Transportadoras rodoviárias vão ter multas agravadas

Fiscalização será feita com maior regularidade tanto na estrada como nas empresas, para tentar travar o trabalho não declarado e a fraude. Empresas são classificada pelo grau de risco.

As transportadoras rodoviárias têm obrigatoriamente de ter um tacógrafo, o seu “principal instrumento de controlo do cumprimento das regras em matéria social no domínio dos transportes rodoviários”. Falhar esta regra passa a ser uma contraordenação de máxima gravidade, punível com multas entre 1.500 a 7.500 euros.

De acordo com o decreto-lei publicado esta segunda-feira em Diário da República, são criadas contraordenações de máxima gravidade, que acrescem às contraordenações já existentes (leves, graves e muito graves) no âmbito do regime jurídico que regula determinados aspetos da organização do tempo de trabalho dos trabalhadores móveis em atividades de transporte rodoviário e transpõe para a ordem jurídica interna várias diretivas.

A proposta foi apresentada pelo Governo em julho do ano passado, em que pediu uma autorização legislativa ao Parlamento, esta foi aprovada a 6 de janeiro deste ano e promulgada pelo Presidente da República a 27 de março.

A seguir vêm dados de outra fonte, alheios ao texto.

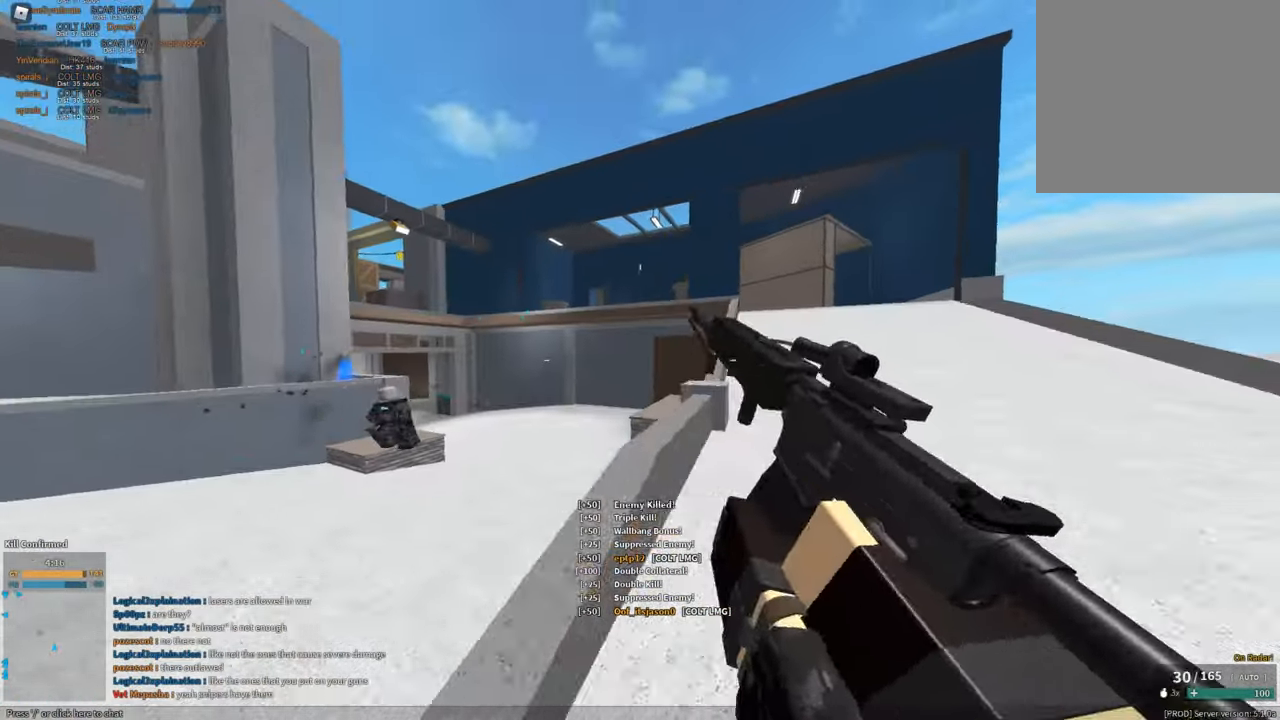
{"keys": ["a", "w"], "mouse": ["left", "right"], "events": [[267, "mouse_left", "down"], [267, "shift", "up"], [267, "w", "up"], [317, "mouse_right", "down"], [367, "mouse_left", "up"], [417, "a", "down"], [417, "d", "up"], [467, "mouse_left", "down"], [467, "w", "down"]]}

A nova lei é justificada pelo Executivo com a necessidade de adaptar à legislação portuguesa as matérias sobre tempos de condução, pausas, repousos diário e semanal dos motoristas, sejam trabalhadores dependentes ou independentes, aprovadas pelas diretivas europeias. O objetivo é também clarificar conceitos.

Para adaptar as regras à legislação comunitária, foram feitas alterações no quadro das sanções com várias contraordenações muito graves a passar a ser de máxima gravidade, como por exemplo, a falta de tacógrafo, quando é obrigatório; a manipulação do mesmo para falsear os dados ou alterar o seu normal funcionamento; a destruição de dados do tacógrafo ou ainda a utilização de tacógrafo, analógico ou digital, não homologado.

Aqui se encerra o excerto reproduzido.